• _Activity_
From the records below, copy each line in which the string "Wildschönau" occurs.

───── Records for this exercise ─────

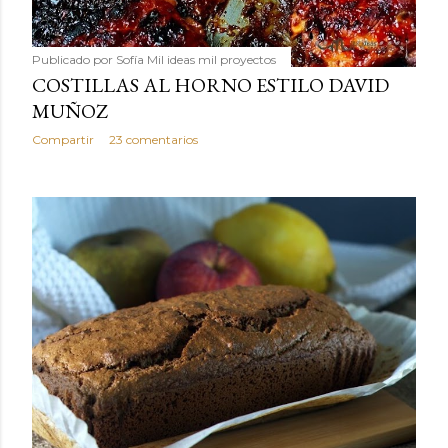
Publicado por
Sofía Mil ideas mil proyectos
COSTILLAS AL HORNO ESTILO DAVID
MUÑOZ
Compartir
23 comentarios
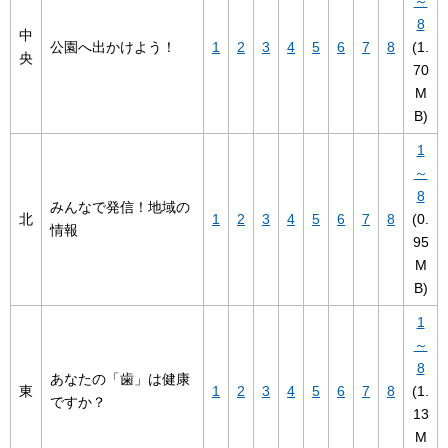
～
8
中
公園へ出かけよう！
1
2
3
4
5
6
7
8
(1.
央
70
M
B)
1
～
8
みんなで発信！地域の
北
1
2
3
4
5
6
7
8
(0.
情報
95
M
B)
1
～
8
あなたの「歯」は健康
東
1
2
3
4
5
6
7
8
(1.
ですか？
13
M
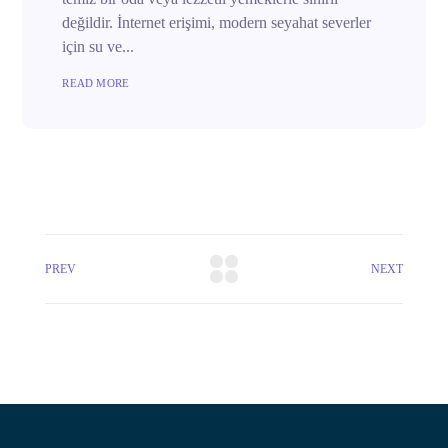
değildir. İnternet erişimi, modern seyahat severler
için su ve...
READ MORE
PREV
NEXT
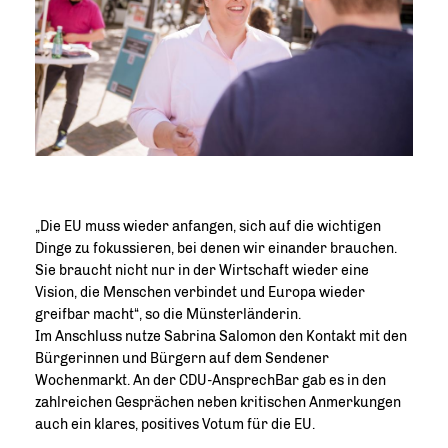
Die EU muss wieder anfangen, sich auf die wichtigen
Dinge zu fokussieren, bei denen wir einander brauchen.
Sie braucht nicht nur in der Wirtschaft wieder eine
Vision, die Menschen verbindet und Europa wieder
greifbar macht“, so die Münsterländerin.
Im Anschluss nutze Sabrina Salomon den Kontakt mit den
Bürgerinnen und Bürgern auf dem Sendener
Wochenmarkt. An der CDU-AnsprechBar gab es in den
zahlreichen Gesprächen neben kritischen Anmerkungen
auch ein klares, positives Votum für die EU.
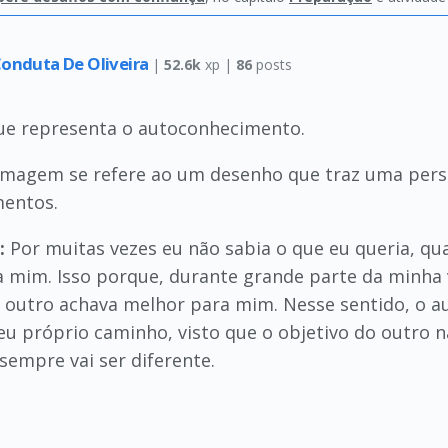
Conduta De Oliveira
|
52.6k
xp |
86
posts
ue representa o autoconhecimento.
imagem se refere ao um desenho que traz uma per
mentos.
:
Por muitas vezes eu não sabia o que eu queria, qu
a mim. Isso porque, durante grande parte da minha 
o outro achava melhor para mim. Nesse sentido, o 
eu próprio caminho, visto que o objetivo do outro 
sempre vai ser diferente.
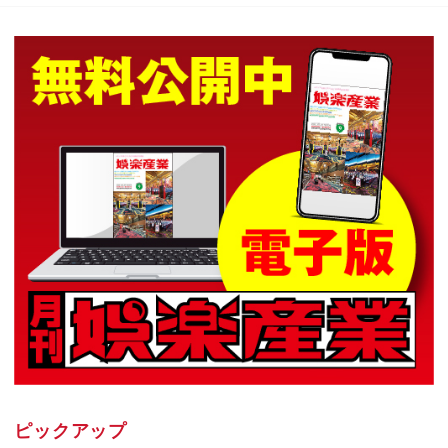
ピックアップ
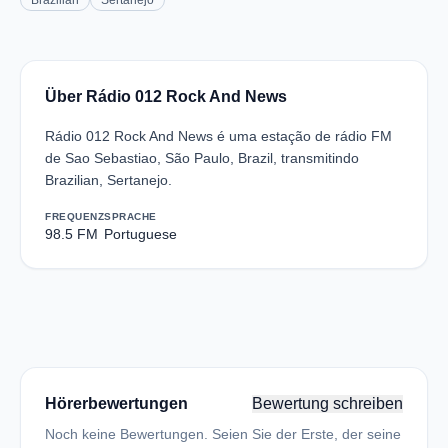
Brazilian
Sertanejo
Über Rádio 012 Rock And News
Rádio 012 Rock And News é uma estação de rádio FM
de Sao Sebastiao, São Paulo, Brazil, transmitindo
Brazilian, Sertanejo.
FREQUENZ
SPRACHE
98.5 FM
Portuguese
Hörerbewertungen
Bewertung schreiben
Noch keine Bewertungen. Seien Sie der Erste, der seine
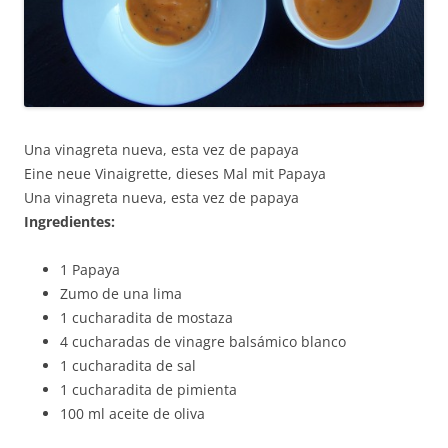
Una vinagreta nueva, esta vez de papaya
Eine neue Vinaigrette, dieses Mal mit Papaya
Una vinagreta nueva, esta vez de papaya
Ingredientes:
1 Papaya
Zumo de una lima
1 cucharadita de mostaza
4 cucharadas de vinagre balsámico blanco
1 cucharadita de sal
1 cucharadita de pimienta
100 ml aceite de oliva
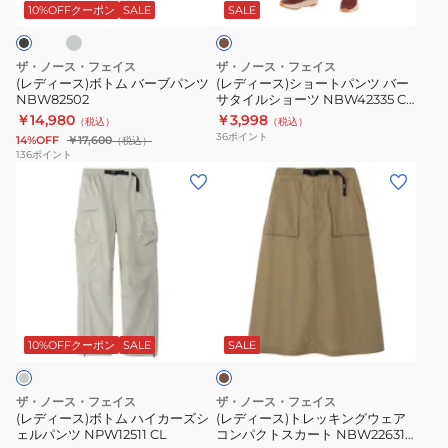
ム
ー
ツ
キ
10%OFFクーポン
SALE
SALE
バ
ト
NBW42335
ー
パ
OB
ザ・ノース・フェイス
ザ・ノース・フェイス
ブ
ン
ネ
(レディース)ボトム バーブパンツ
(レディース)ショートパンツ バー
NBW82502
サタイルショーツ NBW42335 CK
パ
ツ
イ
ハーフパンツ
￥14,980
￥3,998
（税込）
（税込）
ン
バ
ビ
36
ポイント
14%OFF
￥17,600
（税込）
ツ
ー
ー
136
ポイント
(レ
(レ
NBW82502
サ
ハ
デ
デ
タ
ー
ィ
ィ
イ
フ
ー
ー
ル
パ
ス)
ス)
シ
ン
ボ
ト
ョ
ツ
カ
ト
レ
ー
ー
ム
ッ
ツ
キ
10%OFFクーポン
SALE
SALE
ハ
キ
NBW42335
イ
ン
CK
ザ・ノース・フェイス
ザ・ノース・フェイス
カ
グ
ハ
(レディース)ボトム ハイカーズシ
(レディース)トレッキングウェア
ェルパンツ NPW12511 CL
コンパクトスカート NBW22631
ー
ウ
ー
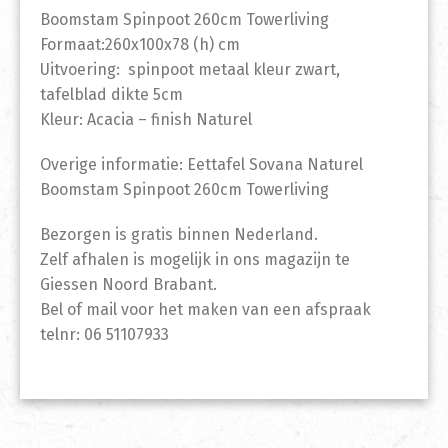
Boomstam Spinpoot 260cm Towerliving
Formaat:260x100x78 (h) cm
Uitvoering: spinpoot metaal kleur zwart,
tafelblad dikte 5cm
Kleur: Acacia – finish Naturel
Overige informatie: Eettafel Sovana Naturel
Boomstam Spinpoot 260cm Towerliving
Bezorgen is gratis binnen Nederland.
Zelf afhalen is mogelijk in ons magazijn te
Giessen Noord Brabant.
Bel of mail voor het maken van een afspraak
telnr: 06 51107933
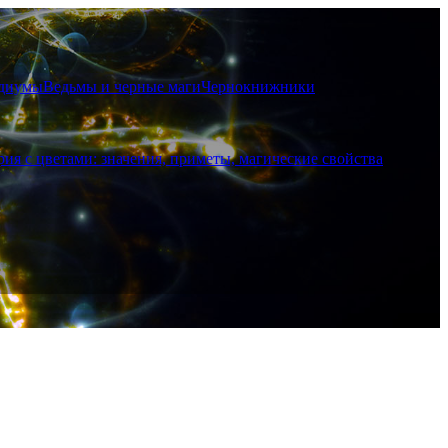
диумы
Ведьмы и черные маги
Чернокнижники
рия с цветами: значения, приметы, магические свойства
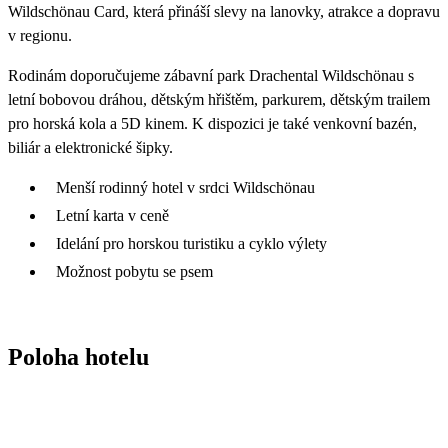
Wildschönau Card, která přináší slevy na lanovky, atrakce a dopravu
v regionu.
Rodinám doporučujeme zábavní park Drachental Wildschönau s
letní bobovou dráhou, dětským hřištěm, parkurem, dětským trailem
pro horská kola a 5D kinem. K dispozici je také venkovní bazén,
biliár a elektronické šipky.
Menší rodinný hotel v srdci Wildschönau
Letní karta v ceně
Idelání pro horskou turistiku a cyklo výlety
Možnost pobytu se psem
Poloha hotelu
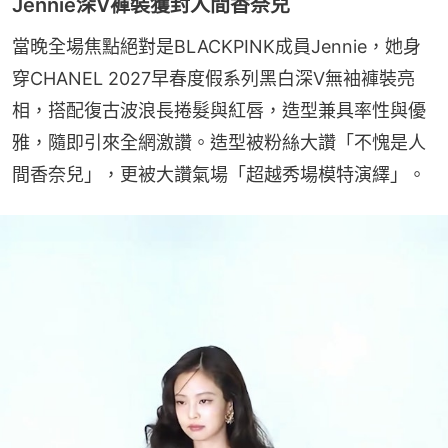
Jennie深V褲裝獲封人間香奈兒
當晚全場焦點絕對是BLACKPINK成員Jennie，她身
穿CHANEL 2027早春度假系列黑白深V無袖褲裝亮
相，搭配復古波浪長捲髮與紅唇，造型兼具率性與優
雅，隨即引來全網激讚。造型被粉絲大讚「不愧是人
間香奈兒」，更被大讚氣場「超越秀場模特演繹」。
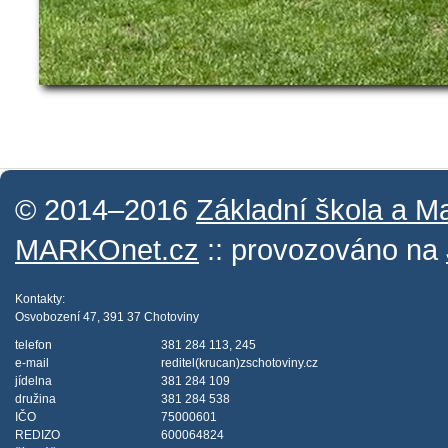
© 2014–2016
Základní škola a M
MARKOnet.cz
:: provozováno na
Kontakty:
Osvobození 47, 391 37 Chotoviny
telefon
381 284 113, 245
e-mail
reditel(krucan)zschotoviny.cz
jídelna
381 284 109
družina
381 284 538
IČO
75000601
REDIZO
600064824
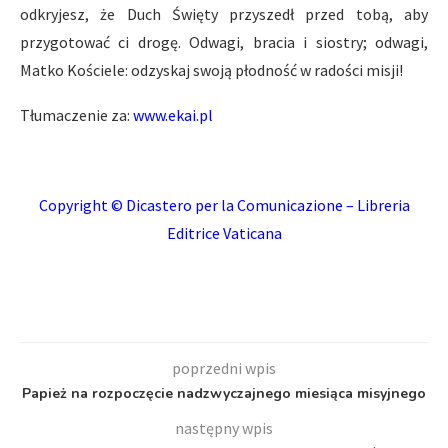
odkryjesz, że Duch Święty przyszedł przed tobą, aby
przygotować ci drogę. Odwagi, bracia i siostry; odwagi,
Matko Kościele: odzyskaj swoją płodność w radości misji!
Tłumaczenie za:
www.ekai.pl
Copyright © Dicastero per la Comunicazione – Libreria
Editrice Vaticana
poprzedni wpis
Papież na rozpoczęcie nadzwyczajnego miesiąca misyjnego
następny wpis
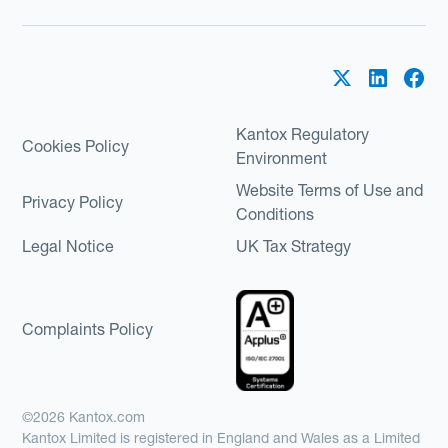
Kantox Regulatory
Cookies Policy
Environment
Website Terms of Use and
Privacy Policy
Conditions
Legal Notice
UK Tax Strategy
Complaints Policy
©2026 Kantox.com
Kantox Limited is registered in England and Wales as a Limited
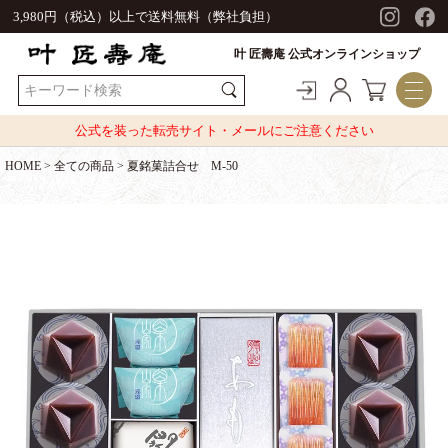
3,980円（税込）以上で送料無料（弊社負担）
叶 匠壽庵 公式オンラインショップ
公式を装った転売サイト・メールにご注意ください
HOME
全ての商品
夏銘菓詰合せ M-50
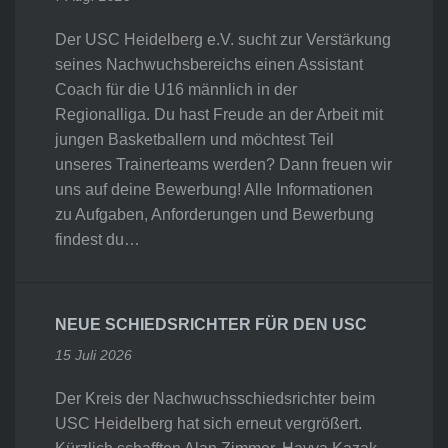
Der USC Heidelberg e.V. sucht zur Verstärkung
seines Nachwuchsbereichs einen Assistant
Coach für die U16 männlich in der
Regionalliga. Du hast Freude an der Arbeit mit
jungen Basketballern und möchtest Teil
unseres Trainerteams werden? Dann freuen wir
uns auf deine Bewerbung! Alle Informationen
zu Aufgaben, Anforderungen und Bewerbung
findest du…
NEUE SCHIEDSRICHTER FÜR DEN USC
15 Juli 2026
Der Kreis der Nachwuchsschiedsrichter beim
USC Heidelberg hat sich erneut vergrößert.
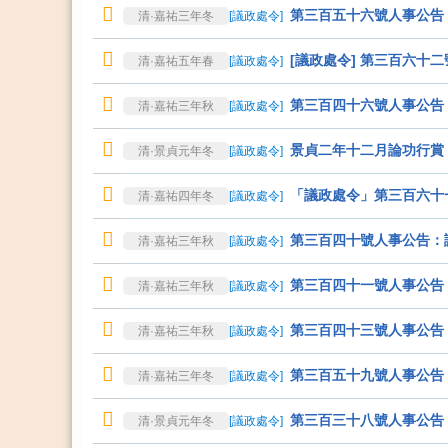
第三百五十六號人事公告
清·嘉祐三年冬
[
議政處令
]
[議政處令] 第三百六十
清·嘉祐五年春
[
議政處令
]
第三百四十六號人事公告
清·嘉祐三年秋
[
議政處令
]
景貞二年十二月論功行賞
清·景貞元年冬
[
議政處令
]
「議政處令」第三百六十
清·嘉祐四年冬
[
議政處令
]
第三百四十號人事公告：
清·嘉祐三年秋
[
議政處令
]
第三百四十一號人事公告
清·嘉祐三年秋
[
議政處令
]
第三百四十三號人事公告
清·嘉祐三年秋
[
議政處令
]
第三百五十九號人事公告
清·嘉祐三年冬
[
議政處令
]
第三百三十八號人事公告
清·景貞元年冬
[
議政處令
]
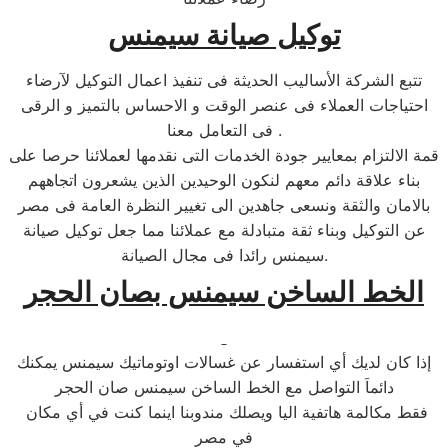
توكيل صيانة سيمنس
تتبع الشركة الأساليب الحديثة فى تنفيذ اعمال التوكيل لآرضاء
احتياجات العملاء فى عنصر الوقت و الاحساس بالتميز و الرقى
فى التعامل معنا .
قمة الالتزام بمعايير جودة الخدمات التى نقدمها لعملائنا حرصا على
بناء علاقة دائم معهم لنكون الوحيدين الذين يشعرون اتجاههم
بالامان والثقة ونسعى جاهدين الى تغيير النظرة العامة فى مصر
عن التوكيل وبناء ثقة متبادلة مع عملائنا مما جعل توكيل صيانة
سيمنس رائدا فى مجال الصيانة.
الخط الساخن سيمنس بصان الحجر
إذا كان لديك أي استفسار عن غسالات اوتوماتيك سيمنس يمكنك
دائماَ التواصل مع الخط الساخن سيمنس صان الحجر
فقط مكالمة هاتفية اليا ويصلك مندوبنا اينما كنت في أي مكان
في مصر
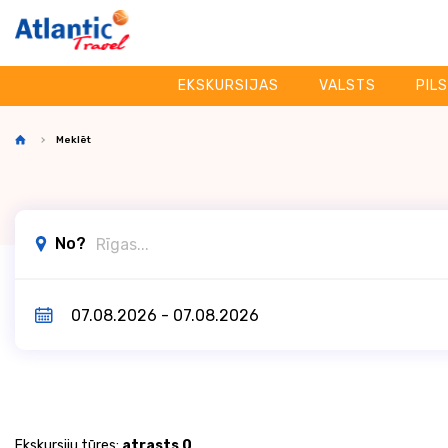
EKSKURSIJAS
VALSTS
PIL
Meklēt
No?
Ekskursiju tūres:
atrasts 0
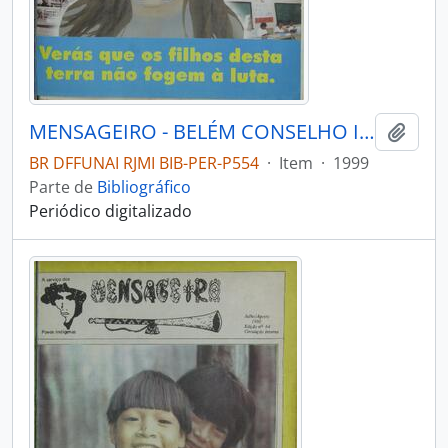
MENSAGEIRO - BELÉM CONSELHO INDIGENISTA MISSIONÁRIO - 1999 - Nº117
Adici
BR DFFUNAI RJMI BIB-PER-P554
·
Item
·
1999
Parte de
Bibliográfico
Periódico digitalizado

─────

• _Finished exercise_
Wildschönau Card, která přináší slevy na lanovky, atrakce a dopravu
Rodinám doporučujeme zábavní park Drachental Wildschönau s
Menší rodinný hotel v srdci Wildschönau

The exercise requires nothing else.